A total of 15 states have such red-flag laws, but Georgia is not one of them.

‘The George Patton of presidents’

In wake of the attempted shootings that affected him, Loudermilk has called for greater civility in American life, and not just politics.

He said that given the “unusual time” in the country, and especially in Washington, he’s also asked a lot about a figure who’s at the center of much of that divisive rhetoric—Trump.

“He says some things that I wish he would say differently,” Loudermilk said of the president. “I don’t always like the way he does things. But I try to judge Trump by what he is actively doing.”

Loudermilk says he thinks that Trump—”the George Patton of presidents”—will go down as an effective president, and that his “shock and awe” approach is part of the reason why.

On the subject of the Mueller Report—an investigation into alleged Russian government influence on the influence American elections—Loudermilk is certain the 2016 Trump campaign didn’t act in collusion, as many of the president’s opponents still believe.

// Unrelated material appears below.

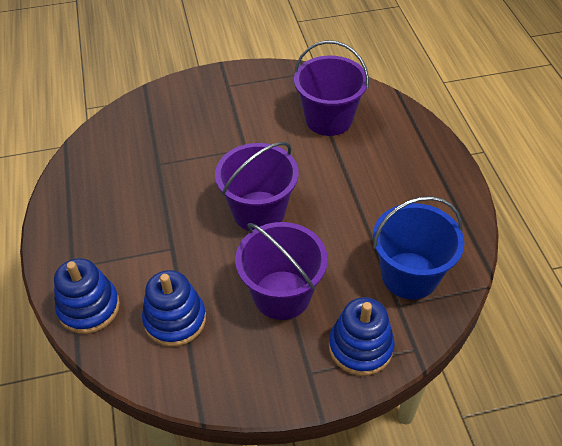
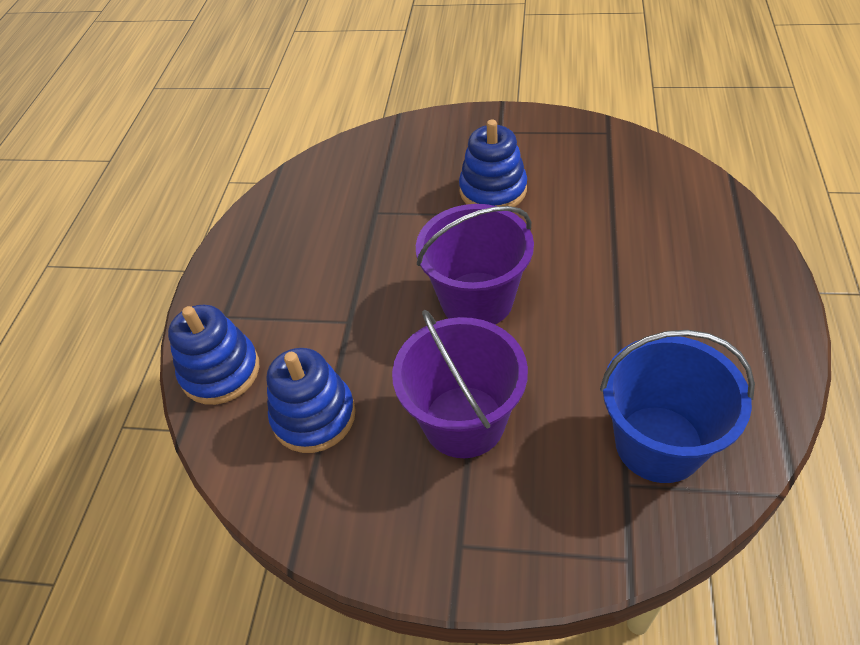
camera: 25 degrees right, 0 degrees up
purple bucket [294,40,369,136] -> none
blue stacking toy [329,297,395,376] -> blue stacking toy moved to [459,119,527,207]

“If he had colluded with the Russians,” Loudermilk said of Trump, “he would have already bragged about it.”

The Trump Administration’s renegotiating trade policy with China includes the threat of tariffs because, Loudermilk said, “that is the stick he has to use.”

He said the benefits of tax cuts in 2017 pushed by the White House are continuing to boost the economy. While some changes had to be made to address the concerns of small-business owners, Loudermilk said “I want to think it’s because it’s nothing we did. We got out of the way, so you can do what you do.”